For the last few years, temperatures in the otherwise known cold temperature zones on the planet earth are rather experiencing soaring temperatures. The previous four years have recorded the hottest temperatures in certain parts of Europe and Africa, whiles those known for hot temperatures are recording rather low-temperature figures.
Climate change impact is being felt worldwide and, in some cases, with devastating effects. “Climate change is disrupting national economies, costing us dearly today and even more tomorrow. But there is a growing recognition that affordable, scalable solutions are available now that will enable us all to leapfrog to cleaner, more resilient economies.”
Already, Ghana has experienced its fair share of devastating effects of climate change, with the three northern regions most affected. In recent times, many people have died through heavy rains and flooding.
The most affected sectors in Ghana include the economic, social, and infrastructural groups. The cumulative effects on these sectors determine the impacts and vulnerabilities of various livelihood groups and places in the country.”
Ghana’s climate change situation is anticipated to affect socio-economic infrastructures such as roads, water resources, energy supplies, crop production and food security.
These are the repro effects of the smoking cars on the roads, the burning vehicle tyres used for various commercial activities such as preparation of meat, indiscriminate dumping of refuse, excessive felling of trees, all forms of mining activities, the releasing of carbon into the atmosphere, the use of atmospheric unfriendly electronic and electrical gadgets. waste management, illegal, logging, deforestation, noise, water and air pollution have been potent agents in the destruction of valuable natural protective elements like the ozone layer
For now, there is no antidote to the trend. Climate change matters are worsening by the day Governments and other international organisations such as the United Nations are just struggling to halt or at best, minimise it.
This year alone, several climate change summits have taken place around the globe. Such delivers a significant step up in national ambition and private sector action on the pathway to the critical 2020 climate deadline.
The recent world meeting in Egypt was another big one to deliberate on measures to curb the alarming rate of climate deterioration on this planet.
The outcome of COP27 is a compromise. It reflects the interests, the contradictions and the state of political will in the world today. It is an important step, but it is not enough,” UN Secretary-General António Guterres said after the conference.
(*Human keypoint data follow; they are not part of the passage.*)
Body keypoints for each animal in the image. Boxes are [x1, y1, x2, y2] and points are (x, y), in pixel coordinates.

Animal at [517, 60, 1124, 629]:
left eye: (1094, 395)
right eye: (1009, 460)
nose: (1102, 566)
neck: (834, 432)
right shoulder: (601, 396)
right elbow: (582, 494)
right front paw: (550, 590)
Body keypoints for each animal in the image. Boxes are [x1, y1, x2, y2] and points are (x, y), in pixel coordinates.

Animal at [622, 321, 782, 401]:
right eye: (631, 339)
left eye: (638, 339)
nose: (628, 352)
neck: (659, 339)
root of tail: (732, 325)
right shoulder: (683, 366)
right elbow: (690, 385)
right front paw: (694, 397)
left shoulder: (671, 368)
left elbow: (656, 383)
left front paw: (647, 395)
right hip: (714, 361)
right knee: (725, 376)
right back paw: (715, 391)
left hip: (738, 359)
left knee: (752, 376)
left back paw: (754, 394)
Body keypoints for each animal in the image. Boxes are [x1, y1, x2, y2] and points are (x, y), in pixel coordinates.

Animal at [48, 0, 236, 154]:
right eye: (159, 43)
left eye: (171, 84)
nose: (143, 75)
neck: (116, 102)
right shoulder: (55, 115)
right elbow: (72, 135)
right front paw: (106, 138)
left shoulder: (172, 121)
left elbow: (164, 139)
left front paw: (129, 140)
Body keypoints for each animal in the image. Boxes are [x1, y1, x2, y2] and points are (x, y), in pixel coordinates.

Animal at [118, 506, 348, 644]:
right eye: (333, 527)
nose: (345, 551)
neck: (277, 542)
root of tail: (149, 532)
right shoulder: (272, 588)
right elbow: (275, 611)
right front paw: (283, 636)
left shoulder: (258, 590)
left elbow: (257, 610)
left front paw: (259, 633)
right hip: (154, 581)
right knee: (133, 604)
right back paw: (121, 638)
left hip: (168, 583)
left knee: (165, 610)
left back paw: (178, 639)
As pressure mounts for urgent climate action, UN Secretary-General António Guterres issued a global roadmap to achieve a radical transformation of energy access and transition by 2030, while also contributing to net zero emissions by 2050.
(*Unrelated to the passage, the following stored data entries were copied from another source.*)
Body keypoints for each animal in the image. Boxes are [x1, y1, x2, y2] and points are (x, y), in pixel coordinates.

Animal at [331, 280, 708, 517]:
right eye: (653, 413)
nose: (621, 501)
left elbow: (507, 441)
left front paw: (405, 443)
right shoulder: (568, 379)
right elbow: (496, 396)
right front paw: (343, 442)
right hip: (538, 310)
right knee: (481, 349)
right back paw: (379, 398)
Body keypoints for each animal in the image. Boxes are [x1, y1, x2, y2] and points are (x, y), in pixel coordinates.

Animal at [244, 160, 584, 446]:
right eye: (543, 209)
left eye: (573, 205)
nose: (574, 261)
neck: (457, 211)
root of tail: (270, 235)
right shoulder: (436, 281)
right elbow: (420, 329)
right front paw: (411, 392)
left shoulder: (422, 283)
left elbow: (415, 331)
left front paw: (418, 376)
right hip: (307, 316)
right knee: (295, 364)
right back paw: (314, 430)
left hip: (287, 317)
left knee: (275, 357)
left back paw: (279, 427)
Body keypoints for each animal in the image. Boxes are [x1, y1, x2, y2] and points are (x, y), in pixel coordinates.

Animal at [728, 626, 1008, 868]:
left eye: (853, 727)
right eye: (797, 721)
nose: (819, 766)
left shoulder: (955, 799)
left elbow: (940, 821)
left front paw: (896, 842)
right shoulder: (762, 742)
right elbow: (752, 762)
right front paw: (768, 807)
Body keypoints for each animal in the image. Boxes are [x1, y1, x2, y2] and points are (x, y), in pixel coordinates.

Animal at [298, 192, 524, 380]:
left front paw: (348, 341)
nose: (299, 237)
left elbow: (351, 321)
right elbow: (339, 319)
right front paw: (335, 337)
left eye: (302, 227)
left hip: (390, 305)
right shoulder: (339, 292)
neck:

Here in Ghana, a more pragmatic measure supported by a meaningful national policy must be in place to check the unprecedented and alarming trend of climate change. This must be done urgently or we as a people face the very looming and unpleasant consequence of climate change. This is because the handwriting is so clear on the wall, and we must act now.
The urgent need for us to make the world a better place than we met is now more relevant than ever. To end issues of climate change, there is an urgent need to exhibit a commitment to this cause. It cannot be all talking the actions are more important.